Four researchers from 'Public discourse' are part of CoMMiTTEd, which plans to create a archive of fake news linking these groups to crisis situations and to propose didactic materials for promote an informed reading.

PhotoManuelCastells/From left to right, Sarali Gintsburg, Ruth Breeze, Ana María Fernández and Dámaso Izquierdo, researchers from the University of Navarra who are part of the new European project

06 | 08 | 2021

The Institute for Culture and Society (ICS) of the University of Navarra is part of a new project of research that aims to promote among the academic staff of schools and institutes the critical thinking towards internet contents about minorities and migrants, and to provide didactic materials to work on critical reading with adolescents. It is funded by the Erasmus + program of the European Union.

CoMMiTTEd is led by the University of Hamburg (Germany) and also includes experts from the universities of Aveiro (Portugal) and Tilburg (The Netherlands). The ICS team includes Sarali Gintsburg, Ruth Breeze, Ana María Fernández and Dámaso Izquierdo, researchers of the group '.Public discourse'.

From agreement with CoMMiTTEd officials, during many crisis situations such as the Covid-19 pandemic, the focus is put on minorities and migrants to explain social, educational, health and economic problems. This leads to the spread of extremist ideologies and the spread of fake news and hate speech that spread very quickly on the internet. "A high level of digital literacy is required to critically read and interpret these messages," says Sarali Gintsburg.

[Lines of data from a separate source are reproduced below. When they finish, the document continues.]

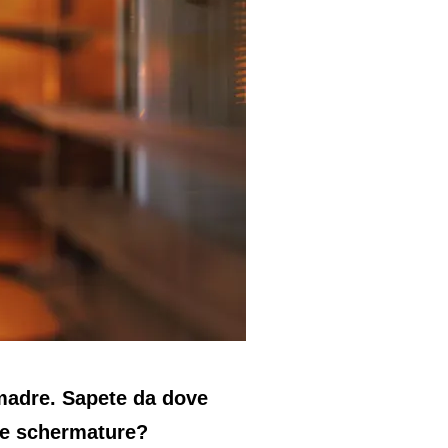
 madre. Sapete da dove
le schermature?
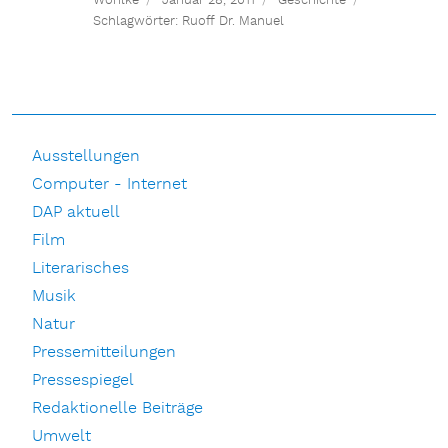
Wöhlke
Januar 28, 2011
Geschichte
Schlagwörter:
Ruoff Dr. Manuel
Ausstellungen
Computer - Internet
DAP aktuell
Film
Literarisches
Musik
Natur
Pressemitteilungen
Pressespiegel
Redaktionelle Beiträge
Umwelt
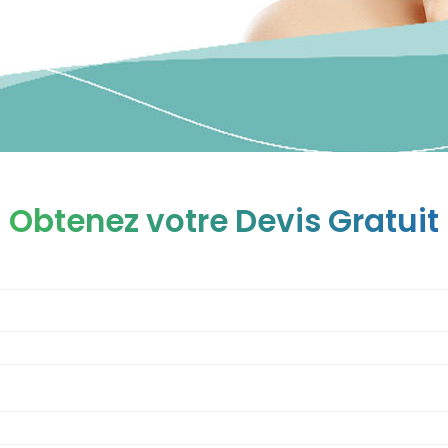
Obtenez votre Devis Gratuit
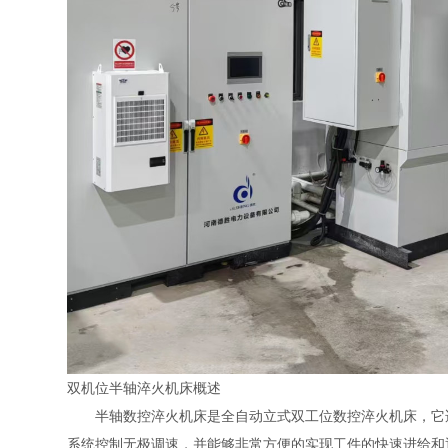
双机位半轴淬火机床概述
半轴数控淬火机床是全自动立式双工位数控淬火机床，它适
系统控制无极调速，并能够非常方便的实现工件的快速进给和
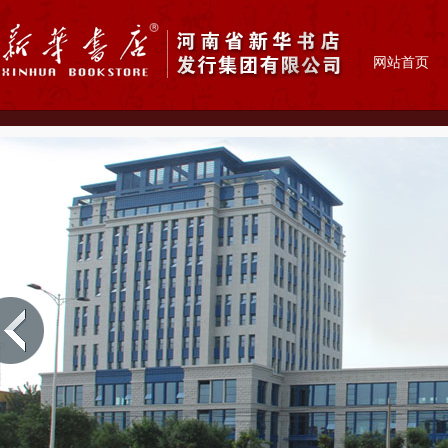
网站首页
新华书店简介
省新华书店发行集团有限公司前身为
省新华书店，成立于1949年4月1
隶属于中原出版传媒集团，其经营范
盖图书、音像、电子出版物发行，具
小学教材发行和评议类教辅发行资
2008年12月注册变更为河南省新华
发行集团有限公司。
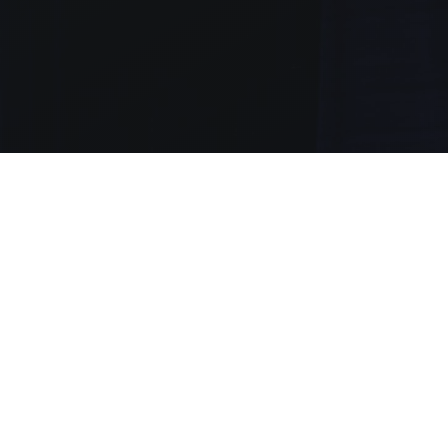
Espectácul
Musicales.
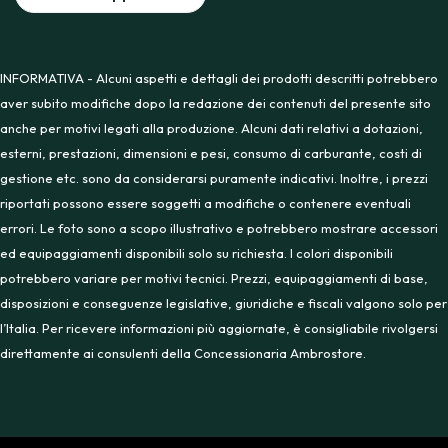
INFORMATIVA - Alcuni aspetti e dettagli dei prodotti descritti potrebbero
aver subito modifiche dopo la redazione dei contenuti del presente sito
anche per motivi legati alla produzione. Alcuni dati relativi a dotazioni,
esterni, prestazioni, dimensioni e pesi, consumo di carburante, costi di
gestione etc. sono da considerarsi puramente indicativi. Inoltre, i prezzi
riportati possono essere soggetti a modifiche o contenere eventuali
errori. Le foto sono a scopo illustrativo e potrebbero mostrare accessori
ed equipaggiamenti disponibili solo su richiesta. I colori disponibili
potrebbero variare per motivi tecnici. Prezzi, equipaggiamenti di base,
disposizioni e conseguenze legislative, giuridiche e fiscali valgono solo per
l’Italia. Per ricevere informazioni più aggiornate, è consigliabile rivolgersi
direttamente ai consulenti della Concessionaria Ambrostore.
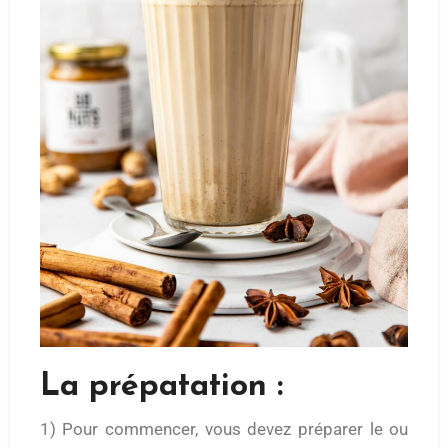
La prépatation :
1) Pour commencer, vous devez préparer le ou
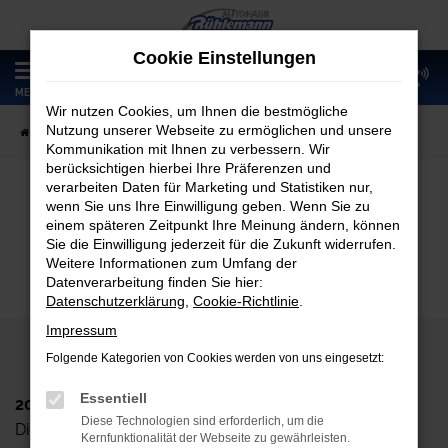
Zum
Hauptinhalt
Cookie Einstellungen
springen
0
MENÜ
Wir nutzen Cookies, um Ihnen die bestmögliche
Nutzung unserer Webseite zu ermöglichen und unsere
Startseite
Fahrzeugangebote
Fahrzeugmarkt
Kommunikation mit Ihnen zu verbessern. Wir
berücksichtigen hierbei Ihre Präferenzen und
verarbeiten Daten für Marketing und Statistiken nur,
wenn Sie uns Ihre Einwilligung geben. Wenn Sie zu
Fahrzeugmarkt
einem späteren Zeitpunkt Ihre Meinung ändern, können
Sie die Einwilligung jederzeit für die Zukunft widerrufen.
Weitere Informationen zum Umfang der
Datenverarbeitung finden Sie hier:
Datenschutzerklärung
,
Cookie-Richtlinie
.
Impressum
Folgende Kategorien von Cookies werden von uns eingesetzt:
Essentiell
2024 Autohaus Rühlemann GmbH
Diese Technologien sind erforderlich, um die
Dieskaustr. 102, D-04249 Leipzig
Kernfunktionalität der Webseite zu gewährleisten.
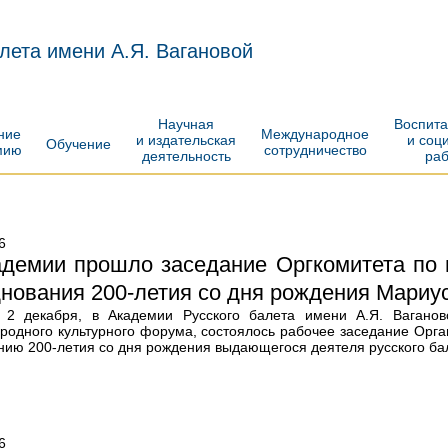
лета имени А.Я. Вагановой
Научная
Воспит
ение
Международное
и издательская
и соц
Обучение
мию
сотрудничество
деятельность
ра
6
адемии прошло заседание Оргкомитета по 
нования 200-летия со дня рождения Мариу
 2 декабря, в Академии Русского балета имени А.Я. Ваганово
родного культурного форума, состоялось рабочее заседание Орган
нию 200-летия со дня рождения выдающегося деятеля русского ба
6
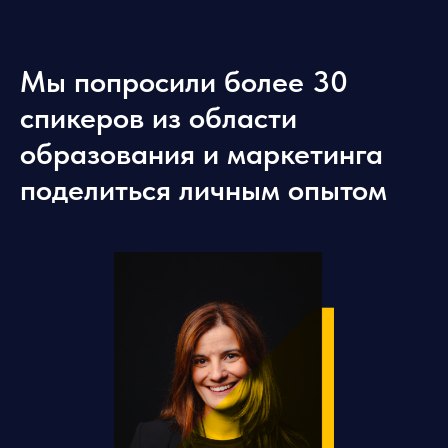
Мы попросили более 30
спикеров из области
образования и маркетинга
поделиться личным опытом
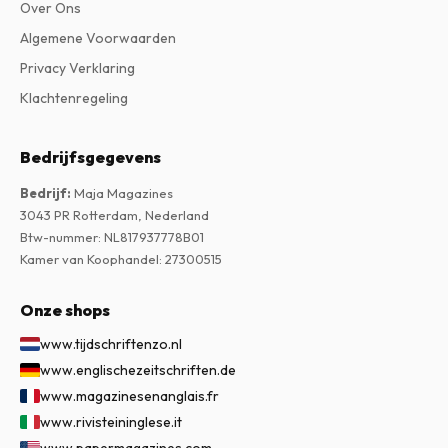
Over Ons
Algemene Voorwaarden
Privacy Verklaring
Klachtenregeling
Bedrijfsgegevens
Bedrijf
:
Maja Magazines
3043 PR Rotterdam, Nederland
Btw-nummer
:
NL817937778B01
Kamer van Koophandel
:
27300515
Onze shops
www.tijdschriftenzo.nl
www.englischezeitschriften.de
www.magazinesenanglais.fr
www.rivisteininglese.it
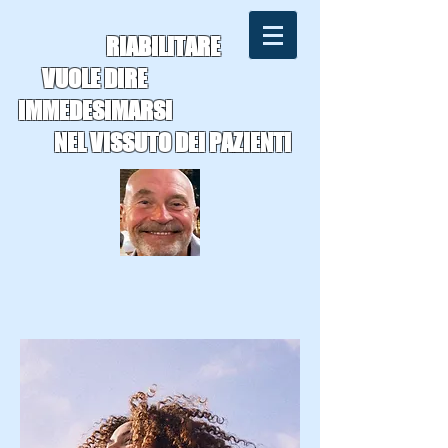
RIABILITARE
VUOLE DIRE
IMMEDESIMARSI
NEL VISSUTO DEI PAZIENTI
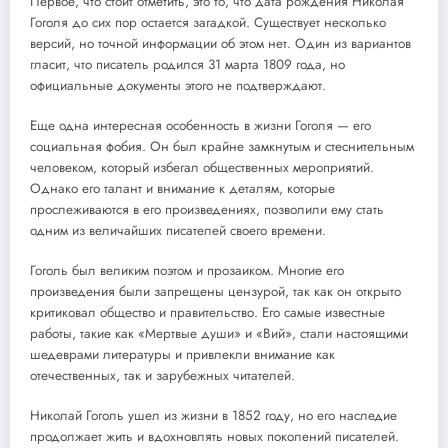
Первое, что стоит отметить, это то, что дата рождения Николая
Гоголя до сих пор остается загадкой. Существует несколько
версий, но точной информации об этом нет. Один из вариантов
гласит, что писатель родился 31 марта 1809 года, но
официальные документы этого не подтверждают.
Еще одна интересная особенность в жизни Гоголя — его
социальная фобия. Он был крайне замкнутым и стеснительным
человеком, который избегал общественных мероприятий.
Однако его талант и внимание к деталям, которые
прослеживаются в его произведениях, позволили ему стать
одним из величайших писателей своего времени.
Гоголь был великим поэтом и прозаиком. Многие его
произведения были запрещены цензурой, так как он открыто
критиковал общество и правительство. Его самые известные
работы, такие как «Мертвые души» и «Вий», стали настоящими
шедеврами литературы и привлекли внимание как
отечественных, так и зарубежных читателей.
Николай Гоголь ушел из жизни в 1852 году, но его наследие
продолжает жить и вдохновлять новых поколений писателей.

Encourage the skill of critical reading

Specifically, CoMMiTTEd aims to train future teachers by improving the critical analysis skills of the multimodal speech (text, image, sound...) and the competencies of the digital teaching . "We propose to introduce this critical cultural awareness in the training programs of the academic staff primary and secondary school, regardless of the subjects they may teach in the future," details Gintsburg.

"These skills are fundamental in the learning of teachers, but also of their students," he adds, especially considering that "more and more digital resources are being consumed at educational and for leisure."

The project includes the creation of a 'Pedagogical Fake News Observatory', a digital archive that will link migrants and minorities to crises such as the current one. It will also develop two online modules of training from academic staff and an electronic pedagogical guide for teachers and teacher trainers, which will provide theoretical and oriented principles for internship.